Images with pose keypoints
-=-=-=-=-

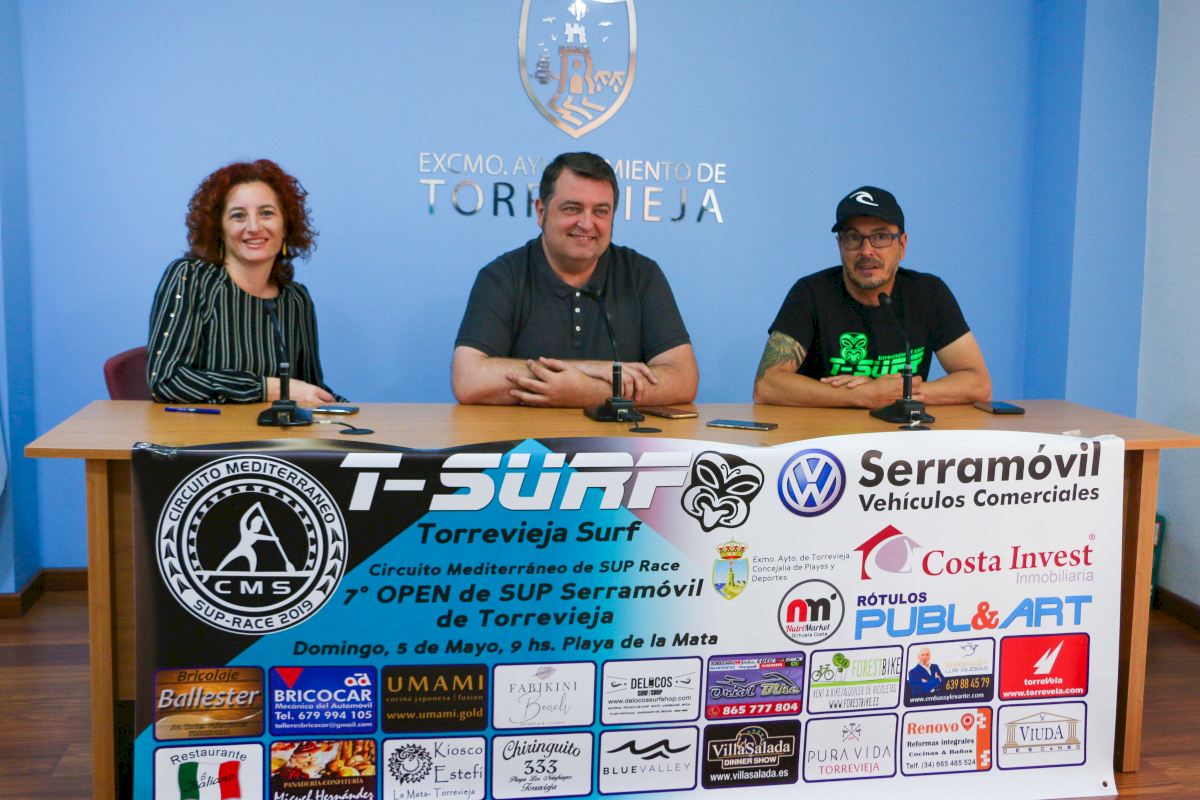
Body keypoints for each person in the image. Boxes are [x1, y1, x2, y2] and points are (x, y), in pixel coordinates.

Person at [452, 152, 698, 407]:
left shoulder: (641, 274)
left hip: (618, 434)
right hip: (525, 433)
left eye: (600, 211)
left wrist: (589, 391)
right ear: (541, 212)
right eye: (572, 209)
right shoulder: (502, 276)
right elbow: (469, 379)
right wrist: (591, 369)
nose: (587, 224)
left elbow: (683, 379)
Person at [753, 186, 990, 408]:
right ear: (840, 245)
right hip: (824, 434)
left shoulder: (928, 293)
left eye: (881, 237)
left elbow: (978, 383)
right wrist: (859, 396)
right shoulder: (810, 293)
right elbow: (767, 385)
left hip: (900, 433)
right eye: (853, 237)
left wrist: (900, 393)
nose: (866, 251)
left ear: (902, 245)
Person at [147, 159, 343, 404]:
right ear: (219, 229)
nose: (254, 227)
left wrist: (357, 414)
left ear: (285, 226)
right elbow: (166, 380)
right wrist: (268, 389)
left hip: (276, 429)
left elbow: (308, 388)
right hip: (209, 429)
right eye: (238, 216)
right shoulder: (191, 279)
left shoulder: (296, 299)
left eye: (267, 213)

-=-=-=-=-

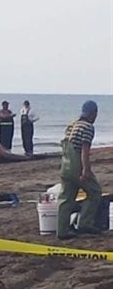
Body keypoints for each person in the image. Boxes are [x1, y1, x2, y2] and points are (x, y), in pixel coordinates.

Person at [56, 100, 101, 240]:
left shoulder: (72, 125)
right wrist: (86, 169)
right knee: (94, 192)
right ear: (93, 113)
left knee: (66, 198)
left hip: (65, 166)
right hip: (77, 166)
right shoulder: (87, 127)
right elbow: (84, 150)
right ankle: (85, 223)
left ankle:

-=-=-=-=-

**Task goal**
Each line in the entries above, starting at the line with "right eye: (238, 216)" and ending at the line with "left eye: (267, 213)", is to be printed exactly, and only those lines.

**Result for this exercise**
right eye: (238, 216)
right shoulder: (191, 279)
left shoulder: (296, 299)
left eye: (267, 213)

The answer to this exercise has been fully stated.